Last month, a review led by two Oxford University professors of all the academic literature showed there was no evidence of significant damage to honeybees from neonicotinoids in the field.
The EC imposed its ban in December 2013 on three neonicotinoids that were used as seed dressing on bee-attractive crops, such as oilseed rape, due to their perceived harmful effect on bees, and will review the ban next month.
The EC ban covers three neonicotinoids – clothianidin, used in Bayer CropScience’s Modesto; thiamethoxam, used in Syngenta’s Cruiser; and imidacloprid.

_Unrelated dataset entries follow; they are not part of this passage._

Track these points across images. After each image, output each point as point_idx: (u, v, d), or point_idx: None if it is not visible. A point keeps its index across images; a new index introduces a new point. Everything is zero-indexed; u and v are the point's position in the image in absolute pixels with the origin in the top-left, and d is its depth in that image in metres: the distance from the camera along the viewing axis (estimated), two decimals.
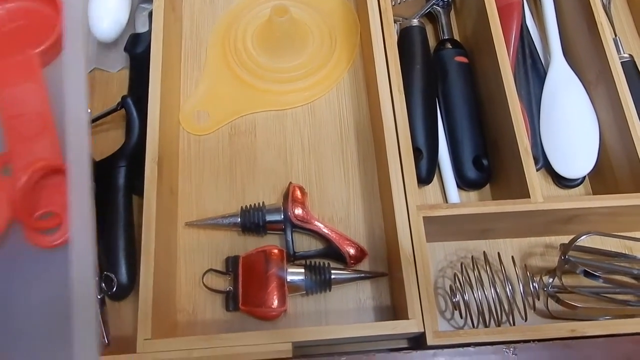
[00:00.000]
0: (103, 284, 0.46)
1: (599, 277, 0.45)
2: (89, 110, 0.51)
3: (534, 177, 0.47)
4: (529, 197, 0.46)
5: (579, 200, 0.46)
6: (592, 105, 0.54)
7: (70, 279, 0.29)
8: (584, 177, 0.55)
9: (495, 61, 0.51)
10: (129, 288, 0.48)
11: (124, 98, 0.52)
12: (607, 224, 0.51)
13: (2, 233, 0.33)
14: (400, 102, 0.49)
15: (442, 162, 0.54)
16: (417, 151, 0.52)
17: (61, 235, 0.34)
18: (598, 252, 0.50)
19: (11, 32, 0.40)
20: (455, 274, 0.48)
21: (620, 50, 0.58)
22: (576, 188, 0.55)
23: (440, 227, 0.49)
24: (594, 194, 0.54)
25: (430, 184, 0.54)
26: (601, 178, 0.54)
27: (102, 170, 0.51)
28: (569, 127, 0.54)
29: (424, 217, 0.45)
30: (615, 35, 0.59)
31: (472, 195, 0.55)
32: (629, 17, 0.63)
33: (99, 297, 0.46)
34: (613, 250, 0.51)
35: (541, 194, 0.46)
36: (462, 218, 0.46)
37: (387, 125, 0.48)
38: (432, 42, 0.60)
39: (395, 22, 0.57)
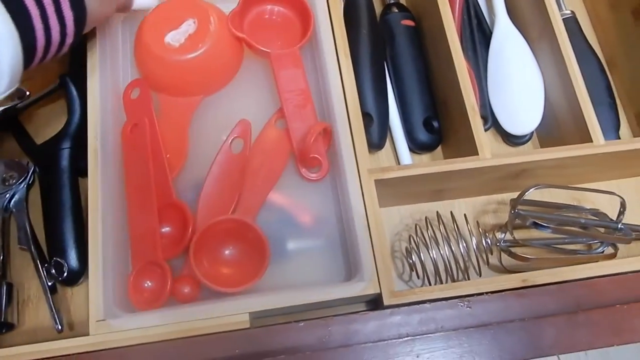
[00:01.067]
0: (53, 270, 0.45)
1: (548, 227, 0.46)
2: (28, 93, 0.49)
3: (482, 135, 0.47)
4: (478, 154, 0.47)
5: (526, 154, 0.47)
6: (537, 62, 0.55)
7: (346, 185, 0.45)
8: (532, 134, 0.56)
9: (440, 22, 0.51)
10: (81, 273, 0.46)
11: (62, 77, 0.50)
12: (555, 177, 0.52)
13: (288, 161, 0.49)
14: (347, 68, 0.49)
15: (393, 126, 0.55)
16: (367, 116, 0.52)
17: (322, 173, 0.48)
18: (547, 205, 0.51)
19: (266, 27, 0.53)
20: (410, 236, 0.49)
21: (562, 7, 0.59)
22: (525, 145, 0.56)
23: (394, 190, 0.49)
24: (542, 145, 0.56)
25: (382, 149, 0.54)
26: (548, 133, 0.55)
27: (46, 153, 0.49)
28: (515, 85, 0.55)
29: (375, 181, 0.45)
30: None
31: (425, 157, 0.55)
32: None
33: (49, 283, 0.45)
34: (562, 202, 0.52)
35: (490, 151, 0.47)
36: (413, 179, 0.46)
37: (335, 91, 0.48)
38: (380, 7, 0.59)
39: None
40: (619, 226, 0.49)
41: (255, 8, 0.53)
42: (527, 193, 0.47)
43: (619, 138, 0.54)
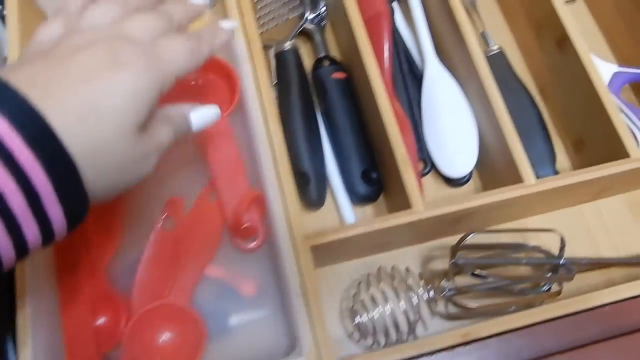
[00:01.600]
0: None
1: (485, 277, 0.46)
2: None
3: (413, 186, 0.47)
4: (411, 207, 0.46)
5: (458, 203, 0.47)
6: (468, 102, 0.55)
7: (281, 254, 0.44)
8: (471, 174, 0.56)
9: (366, 73, 0.51)
10: None
11: None
12: (496, 217, 0.52)
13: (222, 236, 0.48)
14: (276, 132, 0.48)
15: (332, 181, 0.54)
16: (304, 175, 0.52)
17: (257, 244, 0.48)
18: (489, 247, 0.51)
19: (190, 96, 0.49)
20: (354, 294, 0.48)
21: (489, 44, 0.60)
22: (467, 185, 0.56)
23: (337, 249, 0.49)
24: (483, 189, 0.56)
25: (324, 205, 0.54)
26: (486, 173, 0.55)
27: None
28: (448, 127, 0.55)
29: (311, 247, 0.45)
30: (484, 30, 0.60)
31: (368, 209, 0.55)
32: (496, 10, 0.65)
33: None
34: (505, 242, 0.52)
35: (422, 202, 0.47)
36: (350, 240, 0.46)
37: (264, 157, 0.47)
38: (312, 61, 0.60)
39: (269, 47, 0.57)
40: (561, 262, 0.49)
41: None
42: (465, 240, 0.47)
43: (556, 171, 0.54)
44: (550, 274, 0.50)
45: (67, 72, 0.28)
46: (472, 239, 0.48)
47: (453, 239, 0.52)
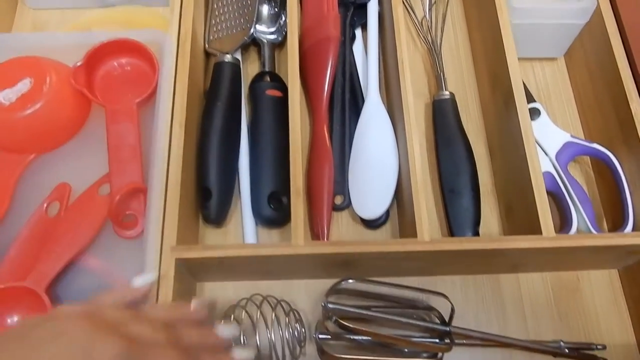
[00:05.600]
0: None
1: (352, 329, 0.43)
2: None
3: (299, 220, 0.45)
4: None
5: (338, 245, 0.44)
6: (397, 145, 0.52)
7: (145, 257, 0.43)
8: (386, 218, 0.53)
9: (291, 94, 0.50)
10: None
11: None
12: (389, 269, 0.49)
13: (100, 229, 0.48)
14: (179, 138, 0.48)
15: (243, 200, 0.53)
16: (206, 191, 0.51)
17: (137, 231, 0.48)
18: (377, 297, 0.48)
19: (119, 79, 0.54)
20: (224, 314, 0.47)
21: (442, 88, 0.57)
22: (382, 228, 0.53)
23: (217, 268, 0.47)
24: (400, 235, 0.53)
25: (236, 223, 0.53)
26: (401, 220, 0.52)
27: None
28: (371, 166, 0.52)
29: (178, 259, 0.44)
30: (440, 72, 0.57)
31: (275, 233, 0.53)
32: (467, 56, 0.62)
33: None
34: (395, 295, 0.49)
35: (303, 238, 0.44)
36: (219, 260, 0.45)
37: (158, 159, 0.47)
38: None
39: (213, 55, 0.57)
40: (448, 329, 0.45)
41: (109, 62, 0.53)
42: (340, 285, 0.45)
43: (476, 233, 0.51)
44: (437, 339, 0.46)
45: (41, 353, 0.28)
46: (358, 286, 0.46)
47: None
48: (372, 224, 0.53)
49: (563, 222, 0.52)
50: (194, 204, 0.51)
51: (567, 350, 0.47)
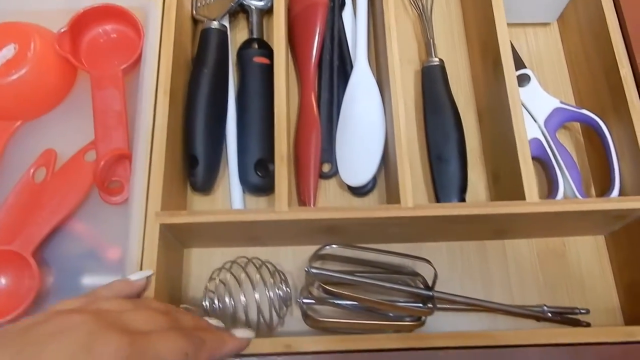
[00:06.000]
0: None
1: (334, 293, 0.43)
2: None
3: (283, 186, 0.45)
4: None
5: (322, 211, 0.44)
6: (384, 113, 0.52)
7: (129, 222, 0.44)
8: (373, 186, 0.53)
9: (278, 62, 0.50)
10: None
11: None
12: (372, 235, 0.49)
13: (86, 195, 0.48)
14: (163, 105, 0.47)
15: (230, 167, 0.53)
16: (192, 158, 0.51)
17: (122, 197, 0.49)
18: (362, 263, 0.49)
19: (105, 46, 0.54)
20: (211, 278, 0.47)
21: (431, 54, 0.56)
22: (370, 196, 0.53)
23: (202, 234, 0.48)
24: (387, 202, 0.53)
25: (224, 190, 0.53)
26: (388, 188, 0.52)
27: None
28: (357, 134, 0.52)
29: (162, 224, 0.44)
30: (429, 39, 0.57)
31: (262, 201, 0.54)
32: (458, 23, 0.61)
33: None
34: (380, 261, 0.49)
35: (287, 203, 0.45)
36: (205, 226, 0.45)
37: (143, 124, 0.47)
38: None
39: (201, 22, 0.56)
40: (431, 294, 0.46)
41: (95, 28, 0.53)
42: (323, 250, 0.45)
43: (462, 199, 0.51)
44: (420, 304, 0.47)
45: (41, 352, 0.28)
46: (343, 251, 0.46)
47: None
48: (359, 191, 0.53)
49: (550, 189, 0.52)
50: (182, 172, 0.52)
51: (550, 315, 0.48)
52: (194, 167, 0.51)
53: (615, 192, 0.48)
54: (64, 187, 0.46)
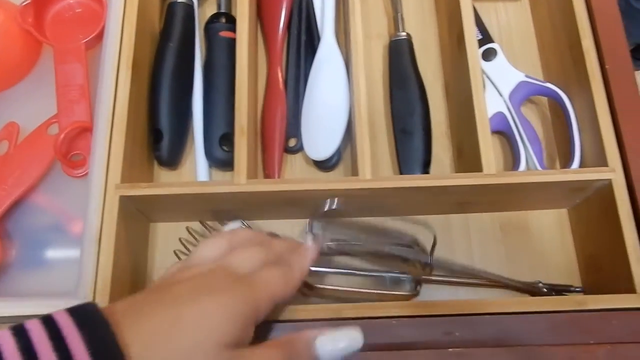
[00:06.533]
0: None
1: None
2: None
3: (242, 158, 0.45)
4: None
5: (281, 183, 0.45)
6: (349, 87, 0.52)
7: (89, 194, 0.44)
8: (337, 160, 0.53)
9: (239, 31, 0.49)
10: None
11: None
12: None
13: (48, 168, 0.49)
14: (125, 78, 0.48)
15: (196, 141, 0.53)
16: (157, 132, 0.51)
17: (85, 170, 0.49)
18: (359, 227, 0.49)
19: (69, 20, 0.54)
20: (174, 251, 0.48)
21: (399, 29, 0.56)
22: (336, 170, 0.54)
23: (166, 207, 0.48)
24: (351, 175, 0.53)
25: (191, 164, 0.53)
26: (353, 160, 0.52)
27: None
28: (321, 108, 0.52)
29: (122, 197, 0.44)
30: (397, 13, 0.56)
31: (229, 175, 0.54)
32: None
33: None
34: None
35: (245, 176, 0.45)
36: (167, 198, 0.45)
37: (104, 97, 0.47)
38: None
39: None
40: (429, 261, 0.46)
41: (60, 2, 0.53)
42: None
43: (426, 172, 0.51)
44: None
45: (161, 299, 0.32)
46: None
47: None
48: (323, 166, 0.53)
49: (514, 162, 0.52)
50: (147, 145, 0.52)
51: (545, 290, 0.48)
52: (159, 141, 0.51)
53: (576, 164, 0.48)
54: (26, 160, 0.47)
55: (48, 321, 0.27)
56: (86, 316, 0.28)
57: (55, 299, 0.42)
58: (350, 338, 0.35)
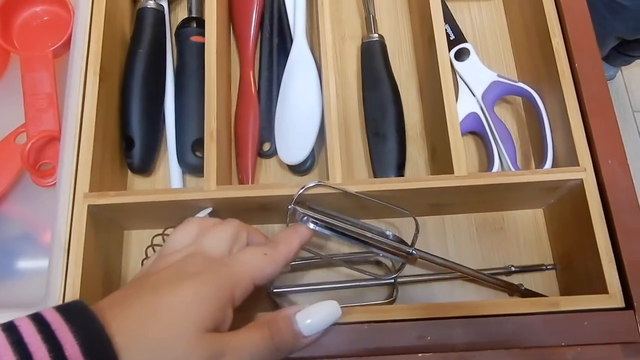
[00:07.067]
0: None
1: (324, 225, 0.43)
2: None
3: (212, 164, 0.45)
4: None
5: (248, 188, 0.44)
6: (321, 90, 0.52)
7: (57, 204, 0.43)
8: (311, 164, 0.53)
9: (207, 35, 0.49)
10: None
11: None
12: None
13: (17, 177, 0.49)
14: (93, 85, 0.47)
15: (169, 148, 0.53)
16: (128, 139, 0.50)
17: (54, 179, 0.48)
18: (339, 218, 0.48)
19: (37, 28, 0.54)
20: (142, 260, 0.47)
21: (371, 30, 0.56)
22: (310, 174, 0.53)
23: (138, 214, 0.48)
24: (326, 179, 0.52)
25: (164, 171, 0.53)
26: (326, 164, 0.52)
27: None
28: (294, 112, 0.52)
29: (90, 205, 0.44)
30: (369, 14, 0.56)
31: (202, 181, 0.53)
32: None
33: None
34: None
35: (215, 182, 0.45)
36: (136, 206, 0.45)
37: (72, 108, 0.46)
38: None
39: (138, 2, 0.56)
40: (412, 251, 0.45)
41: (27, 10, 0.53)
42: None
43: (400, 175, 0.51)
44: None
45: (140, 291, 0.32)
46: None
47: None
48: (297, 170, 0.53)
49: (488, 163, 0.52)
50: (119, 153, 0.52)
51: (516, 270, 0.48)
52: (130, 148, 0.50)
53: (548, 164, 0.48)
54: None
55: (36, 317, 0.28)
56: (74, 311, 0.29)
57: (23, 310, 0.41)
58: (328, 310, 0.36)
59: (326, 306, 0.36)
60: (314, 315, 0.35)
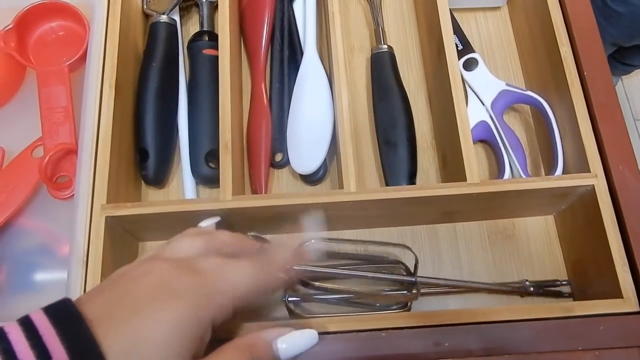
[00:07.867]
0: None
1: (314, 286, 0.44)
2: None
3: (227, 174, 0.46)
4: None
5: (264, 198, 0.45)
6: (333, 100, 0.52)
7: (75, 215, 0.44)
8: (324, 173, 0.53)
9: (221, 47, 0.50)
10: None
11: None
12: (336, 222, 0.49)
13: (34, 190, 0.49)
14: (109, 98, 0.48)
15: (182, 159, 0.53)
16: (143, 152, 0.51)
17: (71, 192, 0.49)
18: (344, 257, 0.49)
19: (53, 43, 0.55)
20: None
21: (380, 41, 0.57)
22: (323, 184, 0.54)
23: (154, 226, 0.48)
24: (339, 187, 0.53)
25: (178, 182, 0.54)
26: (339, 173, 0.53)
27: None
28: (306, 122, 0.52)
29: (108, 217, 0.44)
30: (378, 26, 0.57)
31: (216, 192, 0.54)
32: (409, 10, 0.61)
33: None
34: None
35: (231, 192, 0.45)
36: (153, 217, 0.45)
37: (88, 119, 0.47)
38: None
39: (150, 16, 0.57)
40: (415, 280, 0.46)
41: (43, 25, 0.54)
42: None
43: (412, 183, 0.51)
44: (405, 291, 0.47)
45: (123, 296, 0.31)
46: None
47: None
48: (310, 179, 0.53)
49: (499, 170, 0.52)
50: (134, 165, 0.52)
51: (532, 289, 0.48)
52: (145, 160, 0.51)
53: (559, 170, 0.49)
54: (12, 183, 0.47)
55: (25, 322, 0.28)
56: (61, 313, 0.29)
57: None
58: (307, 337, 0.35)
59: (305, 334, 0.35)
60: (294, 342, 0.35)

The seed treatments were used to control cabbage stem flea beetle, and without the dressings, 3.5% of the nation’s oilseed rape crop was lost to the pest in autumn of 2014, according to an AHDB survey.
This season, growers in four flea beetle hotspot counties – Suffolk, Cambridgeshire, Bedfordshire and Hertfordshire – were allowed to use neonicotinoids under emergency legislation on up to a maximum of 30,000ha, or about 5% of the national crop.
The UK government has always opposed the EC ban, as has the agrochemical industry, which has agreed to fund an independent trial run by the Centre for Ecology and Hydrology, due to be published before Christmas.
The French work is reported in Royal Society journal Proceedings B.